■ 与えられた課題 1
記録のうち、文字列「none」を含む行をすべて集めてください。大文字と小文字は区別します。

------ 本文 ------

インド大使館で行われたイベント「ダイナミック・カラリパヤットゥ」で、インド伝統武術「カラリパヤットゥ」の演武(表演)を拝見してきました。
最近、インド武術といえば「マハーラージャ・カルーリカ」の名前を聞きますが、"カラリ"は"カルーリカ"の訛り、"マハーラージャ"は王の意、ということで、王族に伝わったカラリの流派でしょうか。
カラリパヤットゥは南インドのケーララ州が発祥とされる武術ですが、大きくは北部・中部・南部で流派が異なり、さらにケーララ州だけで500以上の道場があるとのこと。今回拝見したのは、その中で「CVNカラリ」とされる流派。
演武に先立ち、CVNカラリスタジオジャパンの浅見千鶴子先生からカラリパヤットゥについての紹介。
カラリパヤットゥの歴史
マラヤーラム語*1で"カラリ"は訓練場所*2、"パヤットゥ"は武術や訓練のこと。
神話的には、パラシュラーマがシヴァ神から学んだ武術を伝承したとされる。ちなみにケーララ州はそのラーマがクシャトリヤ殺戮の後で海に投げた斧("パラシュ"は斧の意)のところの海水が引いてできた土地とか。
歴史的には、
- 4世紀ごろ、剣や槍を扱う武術として生まれる
- 7〜11世紀、ケーララは小国が乱立して戦乱状態であり、ここで武術として発展
- 12 世紀、ナーヤルというカーストに特権として与えられ、ここで体系化
- 16〜18世紀、広まる
- 19世紀、イギリスの支配、カラリパヤットゥ禁止令
- 1947年にインド独立。C.V.ナーラーヤナ・ナーヤル(C.V.ナラヤナン・ナイール)により復興される(これが"CVNカラリ")

------ 利用可能な記録 ------

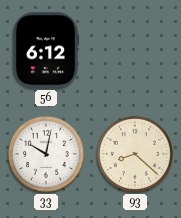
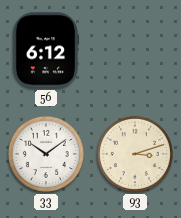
33: 10:02 -> 10:09
93: 8:22 -> 3:12
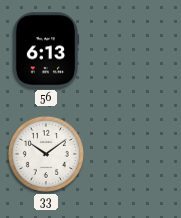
56: 6:12 -> 6:13
93: 3:12 -> none
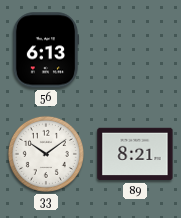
89: none -> 8:21
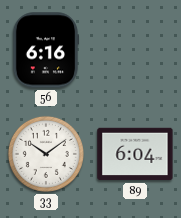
56: 6:13 -> 6:16
89: 8:21 -> 6:04
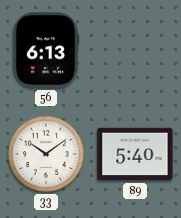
56: 6:16 -> 6:13
89: 6:04 -> 5:40
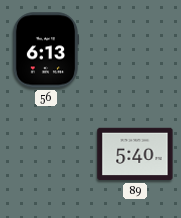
33: 10:09 -> none
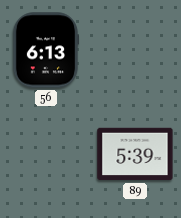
89: 5:40 -> 5:39
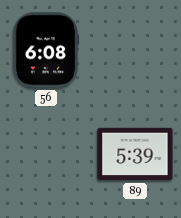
56: 6:13 -> 6:08
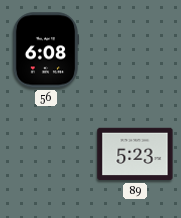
89: 5:39 -> 5:23
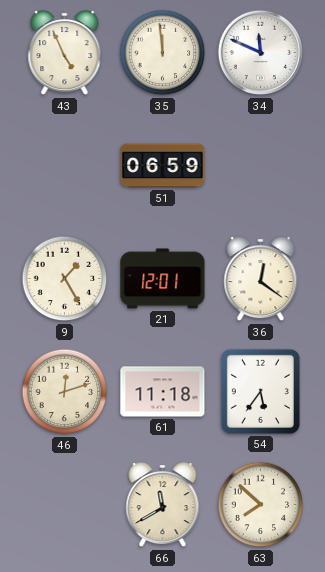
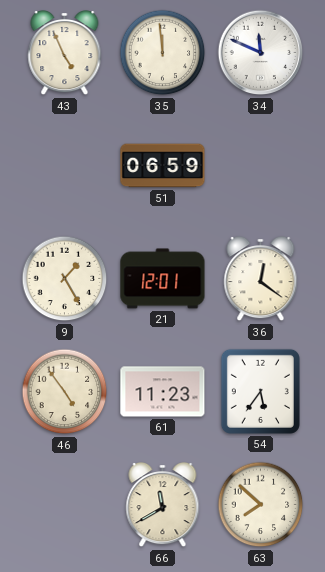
46: 12:12 -> 4:54
61: 11:18 -> 11:23
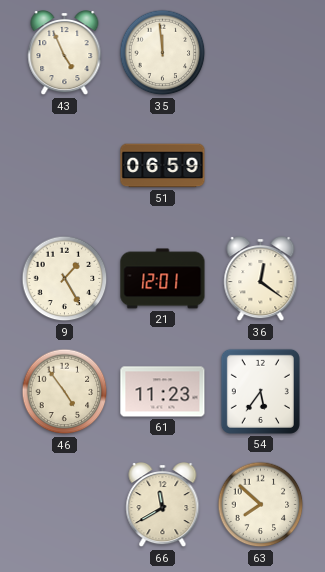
34: 11:49 -> none
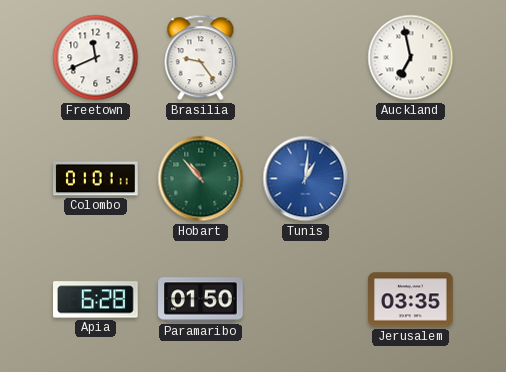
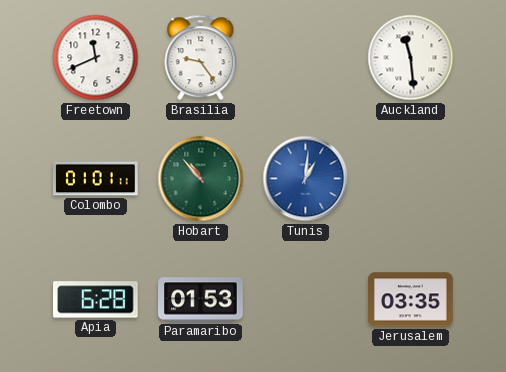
Auckland: 6:58 -> 11:29
Paramaribo: 01:50 -> 01:53
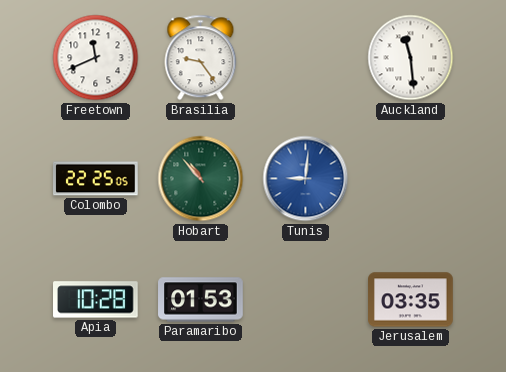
Colombo: 01:01 -> 22:25
Tunis: 1:01 -> 9:01
Apia: 6:28 -> 10:28
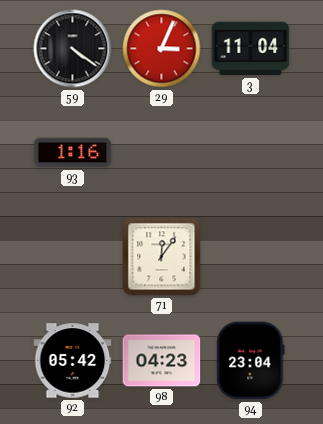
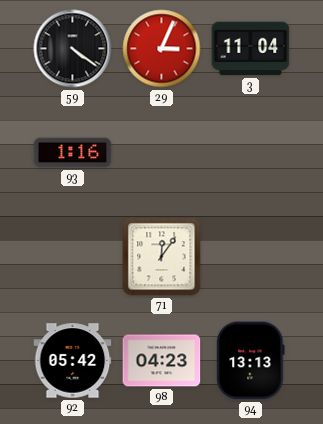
94: 23:04 -> 13:13
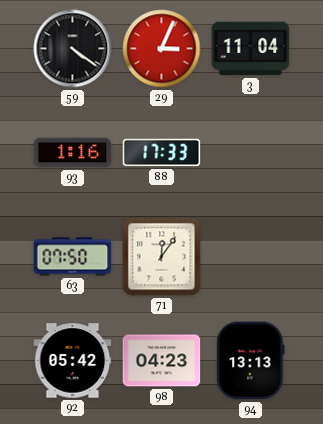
88: none -> 17:33
63: none -> 07:50
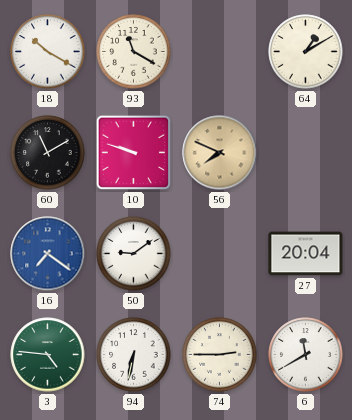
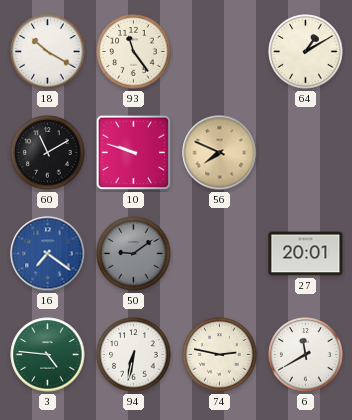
93: 11:20 -> 11:24
50 dial: white -> grey
27: 20:04 -> 20:01
74: 2:45 -> 2:47
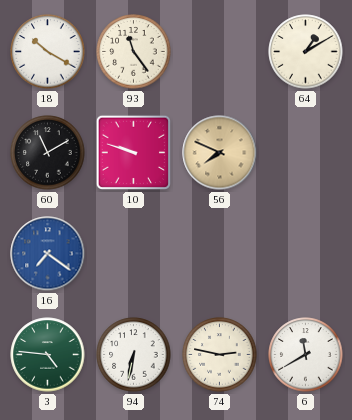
50: 9:09 -> none
27: 20:01 -> none
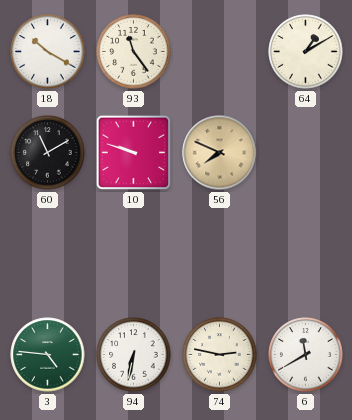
16: 7:21 -> none
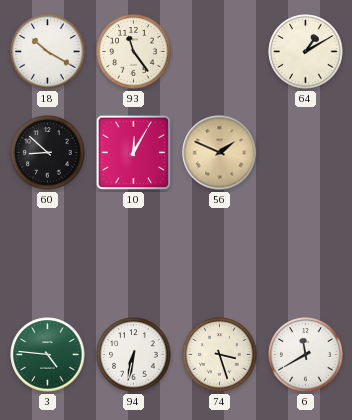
60: 11:10 -> 8:52
10: 9:48 -> 12:05
56: 7:49 -> 1:49
74: 2:47 -> 3:27
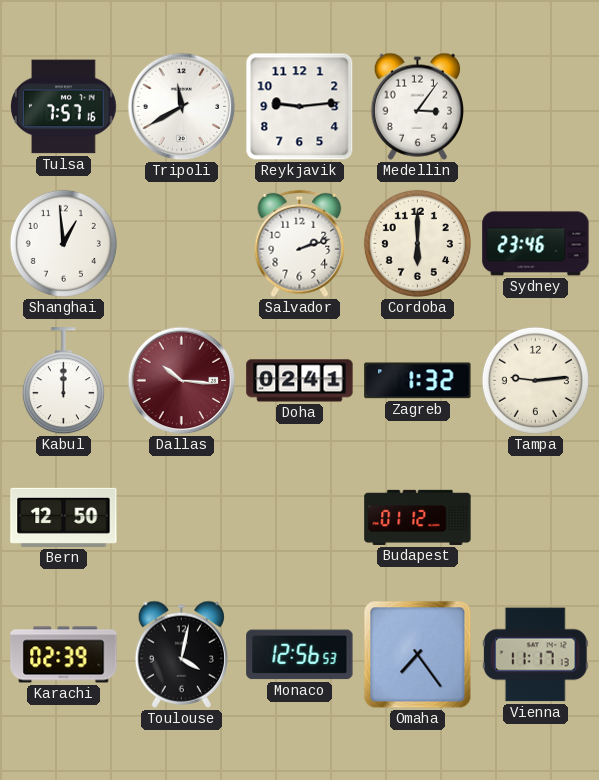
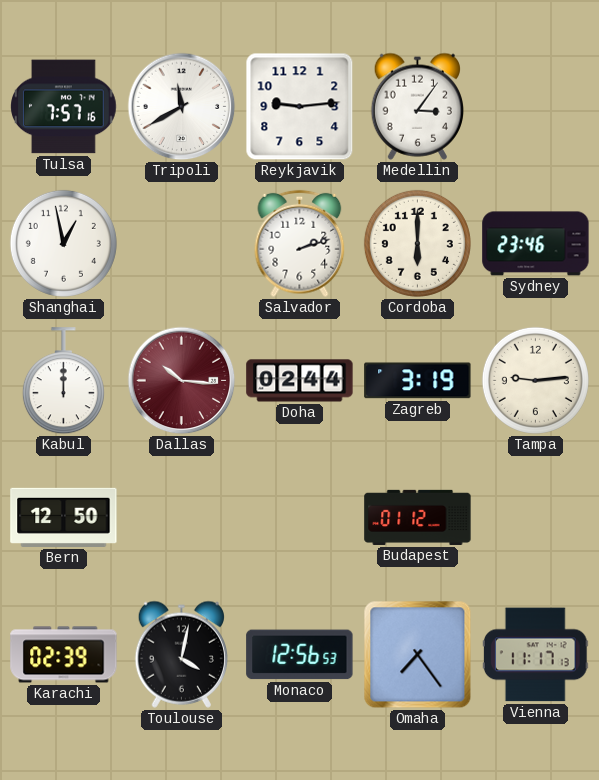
Shanghai: 12:59 -> 12:58
Doha: 02:41 -> 02:44
Zagreb: 1:32 -> 3:19
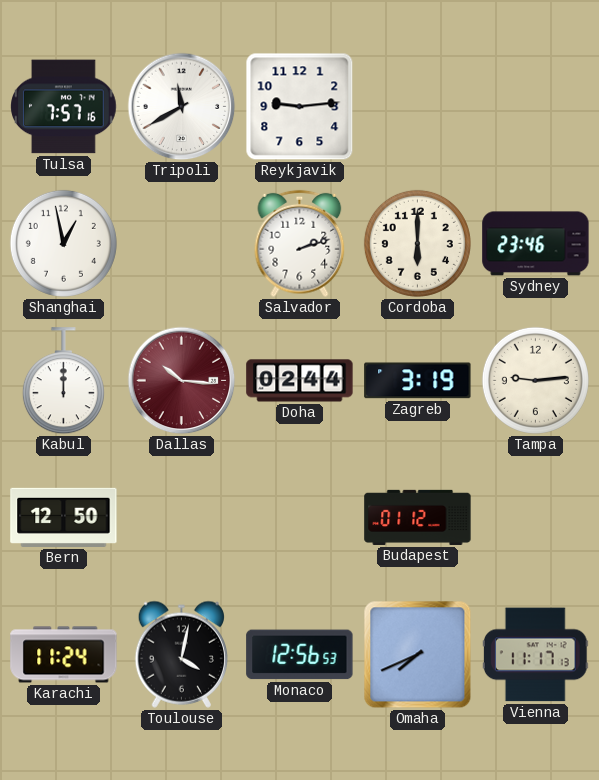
Medellin: 3:06 -> none
Karachi: 02:39 -> 11:24
Omaha: 7:24 -> 7:41
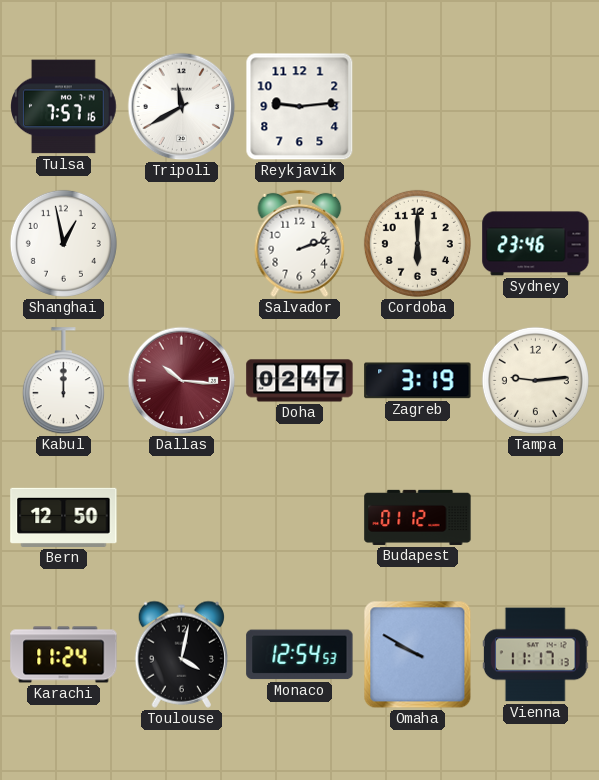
Doha: 02:44 -> 02:47
Monaco: 12:56 -> 12:54
Omaha: 7:41 -> 9:50
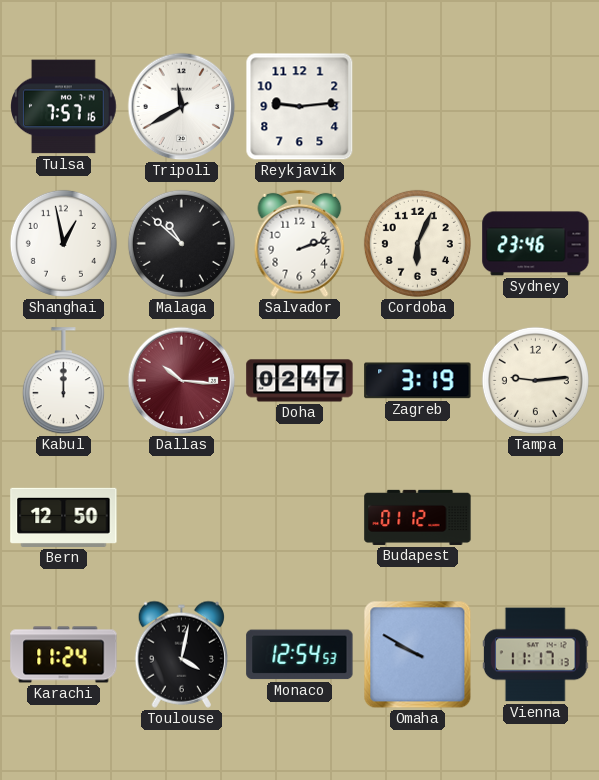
Malaga: none -> 10:52
Cordoba: 6:00 -> 6:04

------

■ 与えられた課題 2
本文によると、ケーララ州だけでカラリパヤットゥの道場はいくつあるとされていますか。

■ 想定される解答 1
93: 3:12 -> none
89: none -> 8:21
33: 10:09 -> none
34: 11:49 -> none
88: none -> 17:33
63: none -> 07:50
50: 9:09 -> none
27: 20:01 -> none
16: 7:21 -> none
Medellin: 3:06 -> none
Malaga: none -> 10:52

■ 想定される解答 2
500以上の道場があるとされています。